Exercise goal: Would you please reproduce all the entries exactly, leaving the pictures out?

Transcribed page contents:
# # # # #
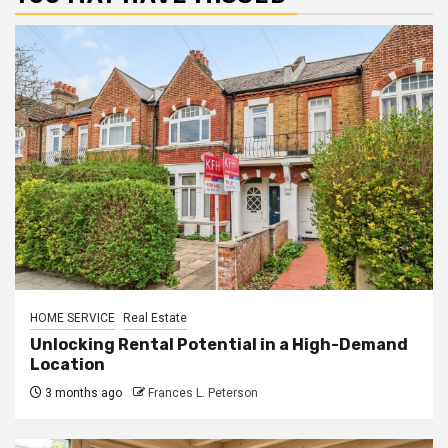
HOME SERVICE
Real Estate
Unlocking Rental Potential in a High-Demand
Location
3 months ago
Frances L. Peterson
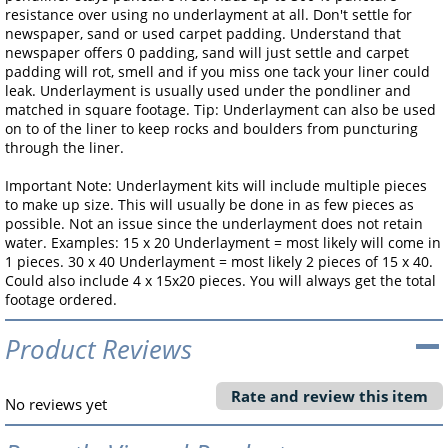
resistance over using no underlayment at all. Don't settle for
newspaper, sand or used carpet padding. Understand that
newspaper offers 0 padding, sand will just settle and carpet
padding will rot, smell and if you miss one tack your liner could
leak. Underlayment is usually used under the pondliner and
matched in square footage. Tip: Underlayment can also be used
on to of the liner to keep rocks and boulders from puncturing
through the liner.
Important Note: Underlayment kits will include multiple pieces
to make up size. This will usually be done in as few pieces as
possible. Not an issue since the underlayment does not retain
water. Examples: 15 x 20 Underlayment = most likely will come in
1 pieces. 30 x 40 Underlayment = most likely 2 pieces of 15 x 40.
Could also include 4 x 15x20 pieces. You will always get the total
footage ordered.
Product Reviews
Rate and review this item
No reviews yet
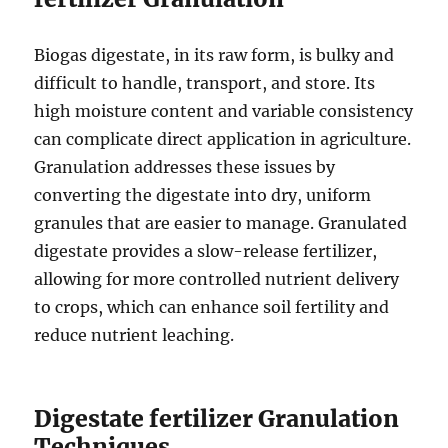
Biogas digestate, in its raw form, is bulky and
difficult to handle, transport, and store. Its
high moisture content and variable consistency
can complicate direct application in agriculture.
Granulation addresses these issues by
converting the digestate into dry, uniform
granules that are easier to manage. Granulated
digestate provides a slow-release fertilizer,
allowing for more controlled nutrient delivery
to crops, which can enhance soil fertility and
reduce nutrient leaching.
Digestate fertilizer Granulation
Techniques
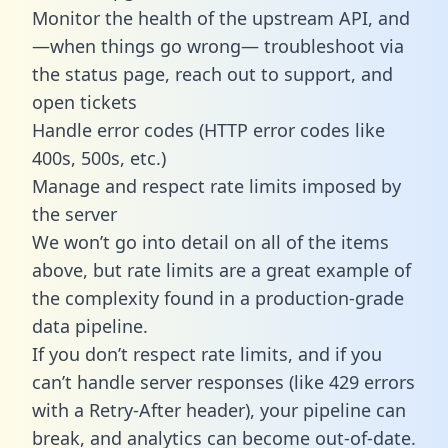
Monitor the health of the upstream API, and
—when things go wrong— troubleshoot via
the status page, reach out to support, and
open tickets
Handle error codes (HTTP error codes like
400s, 500s, etc.)
Manage and respect rate limits imposed by
the server
We won’t go into detail on all of the items
above, but rate limits are a great example of
the complexity found in a production-grade
data pipeline.
If you don’t respect rate limits, and if you
can’t handle server responses (like 429 errors
with a Retry-After header), your pipeline can
break, and analytics can become out-of-date.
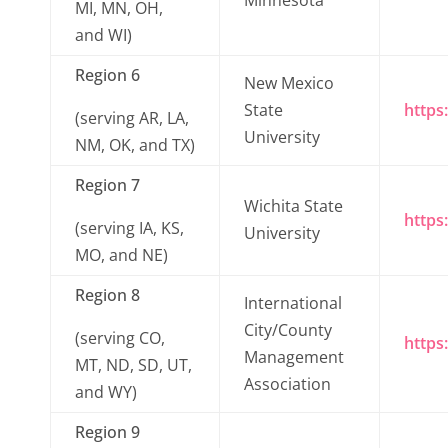
Minnesota
MI, MN, OH,
and WI)
Region 6
New Mexico
State
https
(serving AR, LA,
University
NM, OK, and TX)
Region 7
Wichita State
https
(serving IA, KS,
University
MO, and NE)
Region 8
International
City/County
(serving CO,
https
Management
MT, ND, SD, UT,
Association
and WY)
Region 9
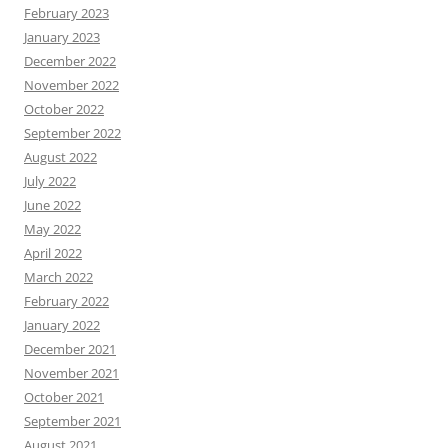
February 2023
January 2023
December 2022
November 2022
October 2022
September 2022
August 2022
July 2022
June 2022
May 2022
April 2022
March 2022
February 2022
January 2022
December 2021
November 2021
October 2021
September 2021
August 2021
# # # # #
Exercise output:
HOME SERVICE
Real Estate
Unlocking Rental Potential in a High-Demand
Location
3 months ago
Frances L. Peterson
resistance over using no underlayment at all. Don't settle for
newspaper, sand or used carpet padding. Understand that
newspaper offers 0 padding, sand will just settle and carpet
padding will rot, smell and if you miss one tack your liner could
leak. Underlayment is usually used under the pondliner and
matched in square footage. Tip: Underlayment can also be used
on to of the liner to keep rocks and boulders from puncturing
through the liner.
Important Note: Underlayment kits will include multiple pieces
to make up size. This will usually be done in as few pieces as
possible. Not an issue since the underlayment does not retain
water. Examples: 15 x 20 Underlayment = most likely will come in
1 pieces. 30 x 40 Underlayment = most likely 2 pieces of 15 x 40.
Could also include 4 x 15x20 pieces. You will always get the total
footage ordered.
Product Reviews
Rate and review this item
No reviews yet
Biogas digestate, in its raw form, is bulky and
difficult to handle, transport, and store. Its
high moisture content and variable consistency
can complicate direct application in agriculture.
Granulation addresses these issues by
converting the digestate into dry, uniform
granules that are easier to manage. Granulated
digestate provides a slow-release fertilizer,
allowing for more controlled nutrient delivery
to crops, which can enhance soil fertility and
reduce nutrient leaching.
Digestate fertilizer Granulation
Techniques
Monitor the health of the upstream API, and
—when things go wrong— troubleshoot via
the status page, reach out to support, and
open tickets
Handle error codes (HTTP error codes like
400s, 500s, etc.)
Manage and respect rate limits imposed by
the server
We won’t go into detail on all of the items
above, but rate limits are a great example of
the complexity found in a production-grade
data pipeline.
If you don’t respect rate limits, and if you
can’t handle server responses (like 429 errors
with a Retry-After header), your pipeline can
break, and analytics can become out-of-date.
Minnesota
MI, MN, OH,
and WI)
Region 6
New Mexico
State
https
(serving AR, LA,
University
NM, OK, and TX)
Region 7
Wichita State
https
(serving IA, KS,
University
MO, and NE)
Region 8
International
City/County
(serving CO,
https
Management
MT, ND, SD, UT,
Association
and WY)
Region 9
February 2023
January 2023
December 2022
November 2022
October 2022
September 2022
August 2022
July 2022
June 2022
May 2022
April 2022
March 2022
February 2022
January 2022
December 2021
November 2021
October 2021
September 2021
August 2021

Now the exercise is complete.